In an effort to restrict Moscow’s income, the Group of Seven (G-7) nations and the members of the European Union have decided to set a restriction of $100 per barrel on sales of Russian diesel to third parties.

The price cap mechanism is linked to a Sunday start-up EU ban on seaborne imports of Russian refined fuels. In a statement released on Friday, the G-7 announced that it and the EU had reached an agreement on a price threshold of $100 per barrel for petroleum products like diesel that trade at a premium to crude oil.

Additionally, they supported a cap of $45 for products that are sold at a loss; such as fuel oil and some varieties of naphtha.

A reassessment of the $60 ceiling on the price of Russian crude oil was also postponed until March by the coalition. Following that, all the cap levels will start receiving routine reviews every two months, according to sources familiar with the conversations, who preferred to remain anonymous. The EU must unanimously approve the prices, and the Group of Seven must also give its approval.

“The caps we have just set will now serve a critical role in our global coalition’s work to degrade Russia’s ability to prosecute its illegal war,” US Treasury Secretary Janet Yellen said in a separate statement.

During negotiations between the G-7 and EU, officials expressed concerns that setting too low a level risks causing price spikes or supply glitches in Europe.

The cap on fuel prices includes a grace period until April for cargoes loaded before the cap was agreed, according to the people. The price cap measures will ban companies from providing shipping and services needed to transport the goods, such as insurance; unless the oils and fuels are purchased below the agreed price thresholds.

Benchmark diesel futures in northwest Europe have fallen recently, settling at $845.50 a ton, or $113 per barrel, on Thursday, though remain well above seasonal norms. But Russian diesel was priced at a significant discount earlier this week — about $90 — according to a calculation by Bloomberg based on data provided by Argus Media Ltd.

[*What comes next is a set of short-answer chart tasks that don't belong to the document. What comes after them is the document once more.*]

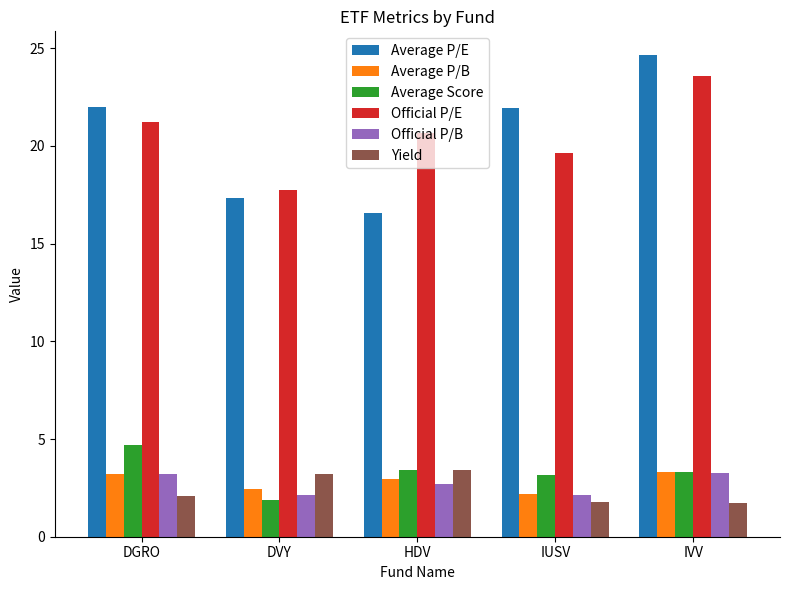

Read the Yield value at DGRO.

2.1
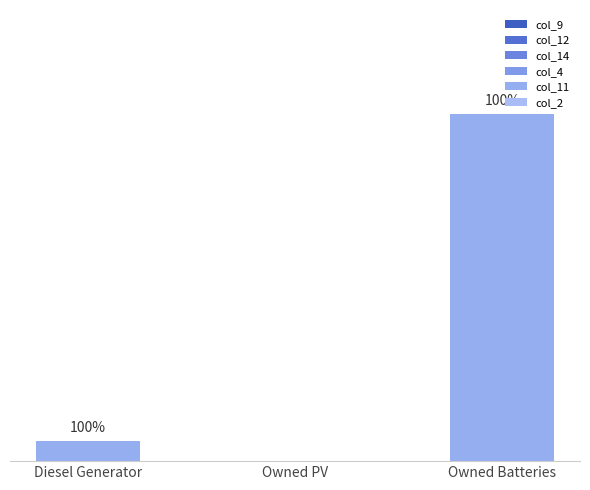

Are the bars horizontal?

No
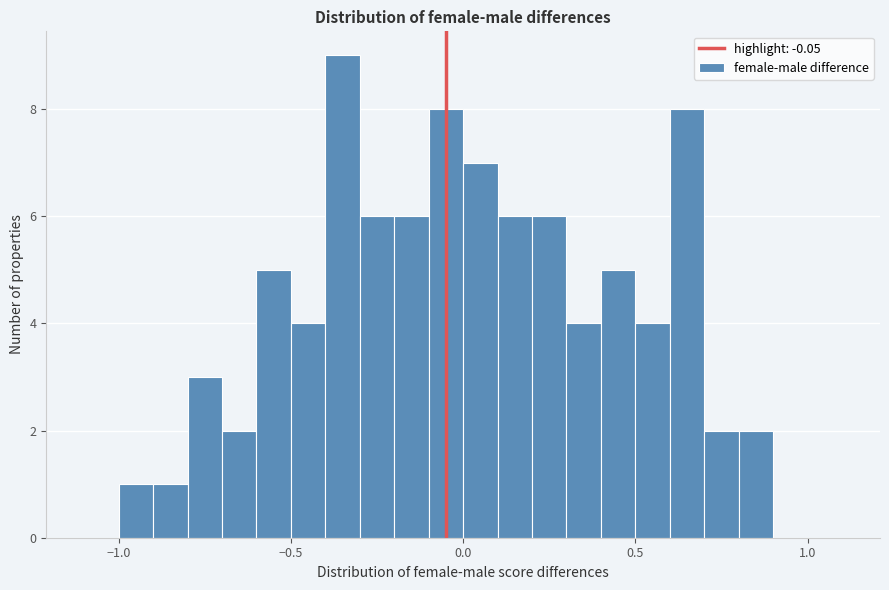

Read against the x-axis, roughly where is the centre of the tallest bar?

-0.35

Russian refiners “would not be significantly impacted” by price limitations of $100 and $45 per barrel, according to consultant Wood Mackenzie Ltd. earlier this week.

Nevertheless, the consultancy predicts that due to the EU import bans, Russian crude exports will fall by approximately 200,000 barrels per day and the country’s crude runs would be about 800,000 barrels per day lower this quarter than they were last quarter.